◆ EXERCISE INSTRUCTIONS:
Return every line of the entries that includes the word "wire".

◆ Records excerpted from a collection:
__________

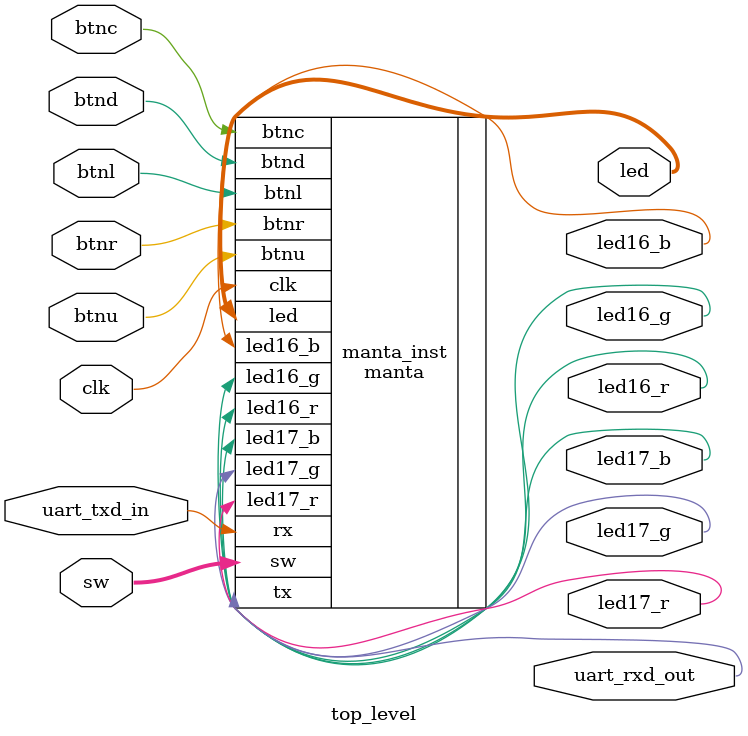
<source format=sv>
`default_nettype none
`timescale 1ns / 1ps

module top_level (
	input wire clk,

    input wire uart_txd_in,
	output logic uart_rxd_out,

    input wire btnu,
    input wire btnd,
    input wire btnl,
    input wire btnr,
	input wire btnc,

    input wire [15:0] sw,

	output logic [15:0] led,
    output logic led16_b,
    output logic led16_g,
    output logic led16_r,
    output logic led17_b,
    output logic led17_g,
    output logic led17_r);

    manta manta_inst (
        .clk(clk),

        .rx(uart_txd_in),
        .tx(uart_rxd_out),

        .btnu(btnu),
        .btnd(btnd),
        .btnl(btnl),
        .btnr(btnr),
        .btnc(btnc),
        .sw(sw),
        .led(led),
        .led16_b(led16_b),
        .led16_g(led16_g),
        .led16_r(led16_r),
        .led17_b(led17_b),
        .led17_g(led17_g),
        .led17_r(led17_r));

endmodule

`default_nettype wire
</source>
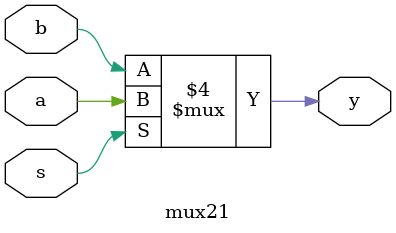
<source format=v>
module mux21(a,b,s,y);
	input a,b,s;
	output y;
	reg y;
	always @(a,b,s)
    
        

	if(s==1) y=a;
	else y=b;
        

	
endmodule
</source>
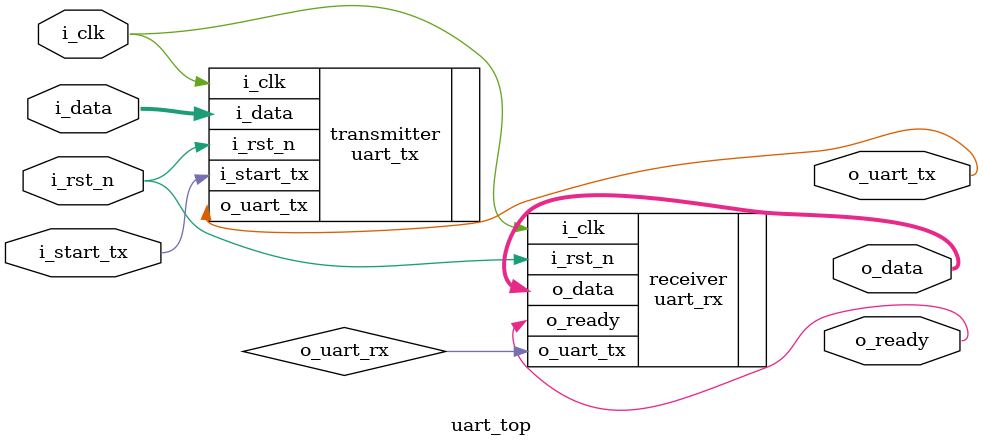
<source format=sv>
module uart_top(
    input logic         i_clk,
    input logic         i_rst_n,
    input logic  [7:0]  i_data,
    input logic         i_start_tx,

    output logic        o_uart_tx,
    output logic [7:0]  o_data,
    output logic        o_ready
);


uart_tx transmitter(
    .i_clk      (i_clk      ),
    .i_rst_n    (i_rst_n    ),
    .i_data     (i_data     ),
    .i_start_tx (i_start_tx ),
    .o_uart_tx  (o_uart_tx  )
);


uart_rx receiver(
    .i_clk      (i_clk      ),
    .i_rst_n    (i_rst_n    ),
    .o_uart_tx  (o_uart_rx  ),
    .o_data     (o_data     ),
    .o_ready    (o_ready    )
);

endmodule

</source>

__________

◆ EXPECTED ANSWER:
	input wire clk,
    input wire uart_txd_in,
    input wire btnu,
    input wire btnd,
    input wire btnl,
    input wire btnr,
	input wire btnc,
    input wire [15:0] sw,
`default_nettype wire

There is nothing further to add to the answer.